Management of Benign Paroxysmal Positional Vertigo (BPPV)
The most effective management of BPPV is to diagnose with the Dix-Hallpike test and treat with a canalith repositioning procedure (CRP), such as the Epley maneuver, which has a success rate of 80-90% for posterior canal BPPV. 1, 2
Diagnosis
Clinical Presentation
- Brief episodes of vertigo triggered by changes in head position
- Symptoms typically last less than one minute
- May be accompanied by nausea
- No hearing loss or other neurological symptoms
Diagnostic Testing
Dix-Hallpike maneuver: Gold standard for diagnosing posterior canal BPPV 2
- Performed by bringing the patient from upright to supine position with head turned 45° to one side and neck extended 20° with the affected ear down
- Positive test: Vertigo with characteristic torsional, upbeating nystagmus
Supine roll test: For lateral (horizontal) canal BPPV 2
- Performed when Dix-Hallpike is negative but history suggests BPPV
- Patient lies supine with head turned 90° to each side
- Positive test: Horizontal nystagmus
Avoid unnecessary testing 2
- Radiographic imaging is NOT recommended unless diagnosis is uncertain or additional symptoms suggest other pathology
- Vestibular testing is NOT recommended for typical BPPV
Treatment
First-Line Treatment
Important Treatment Considerations
- Nystagmus or vertigo during the Epley maneuver is NOT indicative of treatment success 4
- Post-treatment downbeating nystagmus and vertigo ("otolithic crisis") may occur in approximately 19% of patients 4
- No postprocedural postural restrictions are necessary after CRP 2
Alternative Treatments
Vestibular rehabilitation: May be offered as self-administered or clinician-guided therapy 2, 1
- Particularly beneficial for elderly patients
- May decrease recurrence rates
Observation with follow-up: May be offered as initial management 2
- BPPV can resolve spontaneously in some cases
Treatments to AVOID
- Vestibular suppressant medications (antihistamines, benzodiazepines) 2, 1, 5
- NOT recommended for routine treatment
- May interfere with vestibular compensation
- May be used temporarily for short-term symptom relief while awaiting definitive treatment
- Have side effects but little therapeutic effect
Follow-up and Recurrence
- Reassess patients within 1 month after initial treatment to confirm symptom resolution 2
- Evaluate treatment failures for:
- Persistent BPPV
- Incorrect diagnosis
- Underlying peripheral vestibular or CNS disorders
- Recurrence rate is approximately 36% 3
- Counsel patients about:
- Increased fall risk, especially in elderly
- Possibility of recurrence
- Signs of recurrence
- Importance of follow-up
Special Considerations
Elderly patients:
- Higher risk of falls
- May benefit more from vestibular rehabilitation
- Require lower medication doses if vestibular suppressants are used temporarily
Patients with mobility issues:
- Assess for home safety
- Consider activity restrictions until symptoms resolve
Treatment Algorithm
- Diagnose BPPV type using Dix-Hallpike (posterior canal) or supine roll test (horizontal canal)
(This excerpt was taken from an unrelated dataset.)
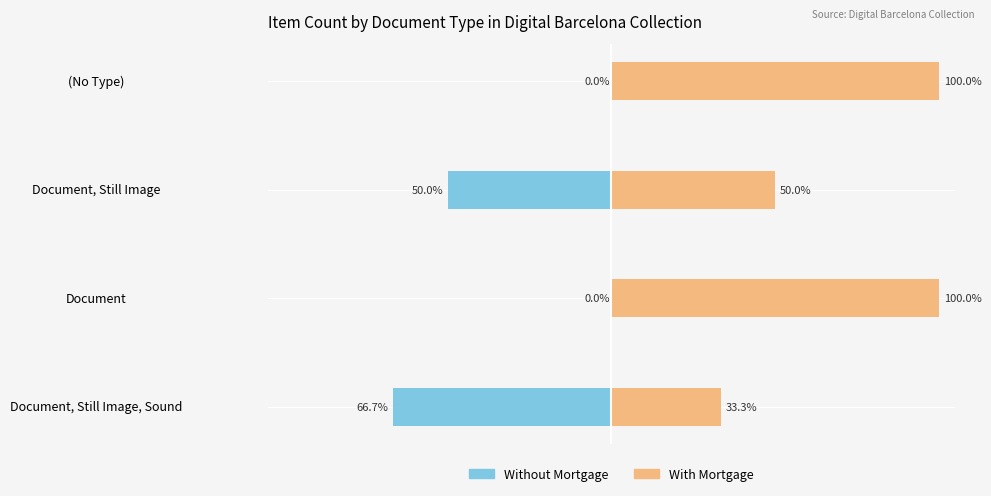

Is the value of Without Mortgage at (No Type) greater than the value of With Mortgage at Document, Still Image?

No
- Perform appropriate CRP based on canal involvement (Epley for posterior canal)
- Repeat CRP if needed during same session
- Reassess within 1 month
- For persistent symptoms, re-evaluate diagnosis or consider vestibular rehabilitation
- Avoid vestibular suppressant medications except for temporary symptom relief
By following this evidence-based approach, clinicians can effectively manage BPPV, reduce unnecessary testing and medications, and improve patient outcomes.